*PASSAGE*
Content starts

Stocks that stumped Cramer that had surprising results, thanks to Trump

Believe it or not, some stocks can even stump Jim Cramer.

When that happens, he puts it on his list to do more homework, and then follows up with investors to make sure that they receive a reasoned response. Sometimes, the research is surprising.

Cramer first vowed to do more research when an investor on "Mad Money" asked about Tetra Tech.

Tetra Tech provides consulting and engineering services for companies and governments handling complex problems with water, the environment, energy, infrastructure and resource management.

The company doesn't build anything. Instead, it does all the things that need to happen before building, like data analytics, assessment and planning. Tetra has made various acquisitions to expand overseas and provide more exposure to government customers, like the EPA.

"Basically, Tetra Tech has become a play on the rise of environmental regulation worldwide," the "Mad Money" host said.

Content ends

*STUDY MATERIAL*
Content starts

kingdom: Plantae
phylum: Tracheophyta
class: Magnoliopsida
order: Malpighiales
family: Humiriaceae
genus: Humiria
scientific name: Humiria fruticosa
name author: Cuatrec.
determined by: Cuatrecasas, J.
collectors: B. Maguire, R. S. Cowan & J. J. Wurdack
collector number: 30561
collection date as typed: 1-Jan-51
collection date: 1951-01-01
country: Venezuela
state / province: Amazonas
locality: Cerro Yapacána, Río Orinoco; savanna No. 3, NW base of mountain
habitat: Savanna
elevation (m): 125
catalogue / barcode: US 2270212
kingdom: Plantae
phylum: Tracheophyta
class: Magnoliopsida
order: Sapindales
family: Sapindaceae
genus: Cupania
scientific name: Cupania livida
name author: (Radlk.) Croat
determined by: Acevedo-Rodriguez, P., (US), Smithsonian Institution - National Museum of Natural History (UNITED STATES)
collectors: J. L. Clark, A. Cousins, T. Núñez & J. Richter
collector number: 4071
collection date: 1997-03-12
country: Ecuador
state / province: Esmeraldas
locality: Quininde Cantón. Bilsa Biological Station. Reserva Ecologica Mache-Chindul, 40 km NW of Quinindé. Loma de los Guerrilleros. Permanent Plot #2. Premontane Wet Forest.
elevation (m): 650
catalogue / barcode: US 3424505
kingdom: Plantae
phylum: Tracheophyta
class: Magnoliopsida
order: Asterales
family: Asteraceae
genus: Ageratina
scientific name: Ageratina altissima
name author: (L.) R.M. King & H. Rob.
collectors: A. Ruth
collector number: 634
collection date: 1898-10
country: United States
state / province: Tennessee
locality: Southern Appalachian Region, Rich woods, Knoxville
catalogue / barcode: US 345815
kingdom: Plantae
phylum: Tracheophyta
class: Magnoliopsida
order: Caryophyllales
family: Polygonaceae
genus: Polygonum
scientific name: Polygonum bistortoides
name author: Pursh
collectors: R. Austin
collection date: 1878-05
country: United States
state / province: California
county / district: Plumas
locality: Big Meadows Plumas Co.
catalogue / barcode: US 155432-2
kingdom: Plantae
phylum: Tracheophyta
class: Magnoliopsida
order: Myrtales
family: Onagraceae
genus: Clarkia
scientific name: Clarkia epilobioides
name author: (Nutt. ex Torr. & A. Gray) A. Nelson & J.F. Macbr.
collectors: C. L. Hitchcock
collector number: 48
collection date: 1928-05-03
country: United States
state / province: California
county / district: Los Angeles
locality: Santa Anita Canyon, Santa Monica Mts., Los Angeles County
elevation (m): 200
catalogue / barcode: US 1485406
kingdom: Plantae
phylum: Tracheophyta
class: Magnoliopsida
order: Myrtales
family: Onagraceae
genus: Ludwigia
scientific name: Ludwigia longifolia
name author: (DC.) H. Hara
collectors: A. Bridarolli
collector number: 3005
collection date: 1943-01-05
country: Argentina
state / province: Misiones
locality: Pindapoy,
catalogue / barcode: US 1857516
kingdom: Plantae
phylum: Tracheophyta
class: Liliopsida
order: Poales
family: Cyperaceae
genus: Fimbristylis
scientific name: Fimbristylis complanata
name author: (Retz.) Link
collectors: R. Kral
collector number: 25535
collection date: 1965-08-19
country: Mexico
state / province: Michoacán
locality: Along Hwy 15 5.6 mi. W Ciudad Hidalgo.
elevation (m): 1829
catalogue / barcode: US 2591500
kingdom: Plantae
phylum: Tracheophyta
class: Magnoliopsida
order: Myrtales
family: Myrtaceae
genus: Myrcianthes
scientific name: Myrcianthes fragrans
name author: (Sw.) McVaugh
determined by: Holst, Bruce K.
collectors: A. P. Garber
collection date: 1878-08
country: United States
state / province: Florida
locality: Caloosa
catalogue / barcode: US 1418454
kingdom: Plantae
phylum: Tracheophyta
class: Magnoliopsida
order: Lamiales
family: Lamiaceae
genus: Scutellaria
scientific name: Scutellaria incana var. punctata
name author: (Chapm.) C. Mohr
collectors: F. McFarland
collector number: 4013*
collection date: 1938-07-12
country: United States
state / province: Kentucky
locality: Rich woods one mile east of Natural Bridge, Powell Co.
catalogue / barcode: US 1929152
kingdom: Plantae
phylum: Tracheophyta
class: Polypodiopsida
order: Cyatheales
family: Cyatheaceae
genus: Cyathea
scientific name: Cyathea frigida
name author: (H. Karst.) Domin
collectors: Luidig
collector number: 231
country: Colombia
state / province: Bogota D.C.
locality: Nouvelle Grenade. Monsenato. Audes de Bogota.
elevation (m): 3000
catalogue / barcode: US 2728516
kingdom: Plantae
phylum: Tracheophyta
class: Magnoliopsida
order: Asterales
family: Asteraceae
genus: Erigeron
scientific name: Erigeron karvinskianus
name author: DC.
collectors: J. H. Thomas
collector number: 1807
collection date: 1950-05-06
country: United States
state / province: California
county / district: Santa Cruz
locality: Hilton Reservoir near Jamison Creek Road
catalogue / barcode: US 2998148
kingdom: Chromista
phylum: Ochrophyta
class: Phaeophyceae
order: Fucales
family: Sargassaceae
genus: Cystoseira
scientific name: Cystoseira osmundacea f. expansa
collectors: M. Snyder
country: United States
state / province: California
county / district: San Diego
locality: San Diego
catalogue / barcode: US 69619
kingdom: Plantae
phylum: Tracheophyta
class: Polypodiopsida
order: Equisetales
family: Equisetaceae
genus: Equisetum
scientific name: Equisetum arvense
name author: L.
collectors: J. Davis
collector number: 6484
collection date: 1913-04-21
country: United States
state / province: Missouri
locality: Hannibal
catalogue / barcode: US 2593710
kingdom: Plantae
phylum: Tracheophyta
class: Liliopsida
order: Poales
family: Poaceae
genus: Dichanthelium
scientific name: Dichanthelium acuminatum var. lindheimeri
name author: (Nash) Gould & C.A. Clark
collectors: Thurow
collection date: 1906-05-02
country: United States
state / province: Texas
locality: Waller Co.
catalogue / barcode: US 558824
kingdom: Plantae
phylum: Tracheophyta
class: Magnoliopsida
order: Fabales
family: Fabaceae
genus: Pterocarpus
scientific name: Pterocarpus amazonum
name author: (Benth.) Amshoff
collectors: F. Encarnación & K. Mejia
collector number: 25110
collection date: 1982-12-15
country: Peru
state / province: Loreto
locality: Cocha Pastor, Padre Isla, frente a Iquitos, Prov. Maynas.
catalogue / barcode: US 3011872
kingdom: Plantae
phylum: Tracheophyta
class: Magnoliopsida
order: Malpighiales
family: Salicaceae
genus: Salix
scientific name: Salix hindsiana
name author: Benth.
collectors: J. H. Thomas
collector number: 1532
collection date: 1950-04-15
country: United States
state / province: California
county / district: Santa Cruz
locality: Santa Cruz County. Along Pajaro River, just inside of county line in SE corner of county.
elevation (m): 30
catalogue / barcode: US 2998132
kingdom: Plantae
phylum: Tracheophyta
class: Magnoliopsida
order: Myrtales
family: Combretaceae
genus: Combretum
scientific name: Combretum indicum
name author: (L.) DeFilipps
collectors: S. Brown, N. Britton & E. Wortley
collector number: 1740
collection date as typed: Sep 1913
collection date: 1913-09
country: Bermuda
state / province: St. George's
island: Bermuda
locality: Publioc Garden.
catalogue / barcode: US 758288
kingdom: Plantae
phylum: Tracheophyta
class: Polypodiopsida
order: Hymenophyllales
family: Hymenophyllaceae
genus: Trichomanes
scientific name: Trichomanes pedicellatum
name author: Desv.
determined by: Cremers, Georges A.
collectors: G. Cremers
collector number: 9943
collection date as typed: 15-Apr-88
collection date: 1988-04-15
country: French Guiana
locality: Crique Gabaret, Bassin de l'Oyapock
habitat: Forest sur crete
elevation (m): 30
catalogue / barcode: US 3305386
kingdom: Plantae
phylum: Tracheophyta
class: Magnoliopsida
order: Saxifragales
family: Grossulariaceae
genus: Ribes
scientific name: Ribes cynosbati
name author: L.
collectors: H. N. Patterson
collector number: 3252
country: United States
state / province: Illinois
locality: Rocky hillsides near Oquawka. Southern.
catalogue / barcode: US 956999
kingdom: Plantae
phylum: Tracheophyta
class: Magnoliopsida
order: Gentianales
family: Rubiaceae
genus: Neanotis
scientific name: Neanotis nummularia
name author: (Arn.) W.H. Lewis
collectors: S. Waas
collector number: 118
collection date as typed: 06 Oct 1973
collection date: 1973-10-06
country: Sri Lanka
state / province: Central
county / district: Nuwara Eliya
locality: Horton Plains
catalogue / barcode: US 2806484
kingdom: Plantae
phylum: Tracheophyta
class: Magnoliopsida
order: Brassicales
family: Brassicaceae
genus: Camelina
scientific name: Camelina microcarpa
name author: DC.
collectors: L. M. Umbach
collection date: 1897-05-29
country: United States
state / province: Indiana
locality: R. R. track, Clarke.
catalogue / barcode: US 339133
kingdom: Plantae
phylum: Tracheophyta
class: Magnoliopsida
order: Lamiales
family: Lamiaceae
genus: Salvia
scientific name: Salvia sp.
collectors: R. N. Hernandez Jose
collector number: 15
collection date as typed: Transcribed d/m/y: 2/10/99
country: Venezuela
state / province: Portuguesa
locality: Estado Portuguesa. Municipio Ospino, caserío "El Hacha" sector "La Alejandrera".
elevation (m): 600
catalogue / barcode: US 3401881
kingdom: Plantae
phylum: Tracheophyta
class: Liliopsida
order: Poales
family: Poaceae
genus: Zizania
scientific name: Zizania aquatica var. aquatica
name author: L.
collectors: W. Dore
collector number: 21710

Content ends

In the article about stocks that stumped Jim Cramer, what does Cramer say Tetra Tech has become?

Tetra Tech has become a play on the rise of environmental regulation worldwide.